A lawyer representing the surviving family members of Renée Good, the 37-year-old mother of three from Colorado Springs killed January 7 by an ICE agent in Minneapolis, said federal agencies are not responding to a request to provide information needed to pursue a civil case against the agent.
“Our goal here is accountability against the government and Jonathan Ross for taking Renée Good's life,” said Sarah Raisch, a partner at Romanucci & Blandin, a Chicago law firm representing Good’s surviving loved ones. “We've had many lawyers and staff members step up to the plate to assist because it is such a matter of national importance and hugely important to our firm.”
ICE officer Jonathan Ross shot Good during an immigration raid in Minneapolis, where Good had recently moved and was living with her young son and her partner, Becca Good.
The law firm conducted a private, independent autopsy, separate from the one by the Hennepin County coroner’s office, that found one of three shots was fatal.
Conducted at the family’s request in January, it found three clear gunshot wound paths. Two of them – one striking her left forearm, and another crossing through her right breast without hitting major organs – were not life-threatening. The one that killed her was the shot to her head.
“One gunshot wound entered the left side of her head near the temple and exited the right side of her head,” the independent autopsy found, according to a law firm press release that noted Good also had a graze wound, but it was not clear whether that was from one of the other shots or a fourth bullet.
Had Good, a 37-year-old mother of three who sang in the choir at Coronado High School in Colorado Springs, been shot by a local or state officer, the process of filing a civil case against the shooter would have been more straightforward.
But 43-year-old Jonathan Ross is employed by ICE, part of the federal Department of Homeland Security.
According to Raisch: “As it stands now . . . an individual can sue a government actor for infringement on their constitutional rights if it is a local or state actor, not a federal actor. . . .You can't do that with a federal officer as it stands now.”
Still, there are steps Good’s lawyers are taking in seeking remedies in civil court, although they haven’t yet decided the damages they’ll seek. “We are still determining what the monetary relief sought will be,” Raisch said.
One week after the shooting, Romanucci & Blandin sent a nine-page, single-spaced Evidence of Preservation Notice, addressed to ICE, the Department of Homeland Security, the US Attorney’s Office, US Customs & Border Protection, as well as the FBI, the DOJ and the identified shooter whose address was listed in the city of Chaska, 30 miles southwest of Minneapolis.
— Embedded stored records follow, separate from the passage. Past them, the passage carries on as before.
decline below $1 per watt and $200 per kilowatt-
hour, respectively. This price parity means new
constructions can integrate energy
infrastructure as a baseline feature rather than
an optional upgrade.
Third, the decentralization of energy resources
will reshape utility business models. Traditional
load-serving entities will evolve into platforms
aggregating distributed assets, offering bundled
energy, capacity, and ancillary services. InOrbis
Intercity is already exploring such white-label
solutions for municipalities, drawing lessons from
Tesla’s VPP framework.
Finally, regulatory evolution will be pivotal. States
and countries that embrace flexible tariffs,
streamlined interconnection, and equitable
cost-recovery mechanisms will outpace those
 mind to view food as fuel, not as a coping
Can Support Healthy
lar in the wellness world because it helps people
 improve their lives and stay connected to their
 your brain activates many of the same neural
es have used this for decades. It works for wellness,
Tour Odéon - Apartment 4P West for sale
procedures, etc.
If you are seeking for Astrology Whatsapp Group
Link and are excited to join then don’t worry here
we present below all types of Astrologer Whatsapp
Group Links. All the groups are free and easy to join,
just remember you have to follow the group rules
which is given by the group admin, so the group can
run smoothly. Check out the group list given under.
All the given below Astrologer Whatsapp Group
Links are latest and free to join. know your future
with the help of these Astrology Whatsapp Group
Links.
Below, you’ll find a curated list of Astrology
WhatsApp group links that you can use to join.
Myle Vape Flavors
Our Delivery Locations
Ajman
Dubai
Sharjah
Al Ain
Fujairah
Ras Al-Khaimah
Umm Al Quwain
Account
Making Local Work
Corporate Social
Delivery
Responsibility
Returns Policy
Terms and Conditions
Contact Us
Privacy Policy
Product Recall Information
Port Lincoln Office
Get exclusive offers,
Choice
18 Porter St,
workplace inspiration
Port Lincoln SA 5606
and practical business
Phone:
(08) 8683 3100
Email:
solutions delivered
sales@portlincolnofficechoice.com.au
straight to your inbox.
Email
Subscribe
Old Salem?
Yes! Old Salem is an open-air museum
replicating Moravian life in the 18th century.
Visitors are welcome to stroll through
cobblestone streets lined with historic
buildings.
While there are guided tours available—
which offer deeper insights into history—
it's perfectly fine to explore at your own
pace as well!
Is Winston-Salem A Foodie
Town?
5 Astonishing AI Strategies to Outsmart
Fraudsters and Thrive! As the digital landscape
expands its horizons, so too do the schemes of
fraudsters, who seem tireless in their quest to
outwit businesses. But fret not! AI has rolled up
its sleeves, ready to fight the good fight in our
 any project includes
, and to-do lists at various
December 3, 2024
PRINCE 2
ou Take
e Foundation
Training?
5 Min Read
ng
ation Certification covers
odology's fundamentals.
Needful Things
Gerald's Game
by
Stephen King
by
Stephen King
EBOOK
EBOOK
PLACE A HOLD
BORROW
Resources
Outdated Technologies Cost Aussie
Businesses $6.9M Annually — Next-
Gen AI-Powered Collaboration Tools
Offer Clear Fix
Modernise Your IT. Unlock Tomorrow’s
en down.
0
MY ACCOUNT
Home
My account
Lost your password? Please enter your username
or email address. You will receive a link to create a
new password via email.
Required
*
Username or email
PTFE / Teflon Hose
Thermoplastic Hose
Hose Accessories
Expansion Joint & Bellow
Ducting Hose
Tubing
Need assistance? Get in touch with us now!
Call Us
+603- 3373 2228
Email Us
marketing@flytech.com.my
The purpose of the notice is: “to alert them of our ongoing civil litigation and to ensure no evidence is destroyed,” Raisch said.
The law firm is representing Good’s partner, Becca Good as well as Renée Good’s siblings, parents and children.
The notice instructs recipients to secure items the law firm would like access to, including Good’s car, cell phone and anything she or the feds had stored on a cloud, thumb drive or other electronic device that could contain evidence related to her shooting. It also requests any pertinent electronic or printed documents; any texts between agents; any statements Ross made; anything case-related found in his home; and records related to his prior federal employment.
The letter, dated January 14, 2026, states that the entities have five days to reply, but Raisch said on March 6 that they have gotten no response, and a spokesman for the law firm confirmed Wednesday morning that had not changed.
“We've not received anything back from them,” Raisch said. “They're not confirming receipt of our letter; they're not confirming that they're preserving their investigation and so we're seeking more information.”
And, she said, she wants to make sure federal agents will be included along with state and municipal law enforcement officers as possible targets of such cases, even if that’s not currently possible.
“We are working with legislators to advance legislation to hopefully prevent this from happening again,” Raisch said.
“We are committed to transparency in this case because there has not been transparency from the government,” Raisch said. “Our letter of preservation was extremely robust and it included his disciplinary file, everything involving his employment with ICE — and our investigation is still ongoing. We're hoping that we obtain that information.”
Editor's note: This story has been updated to correct the number of shots found in the independent autopsy.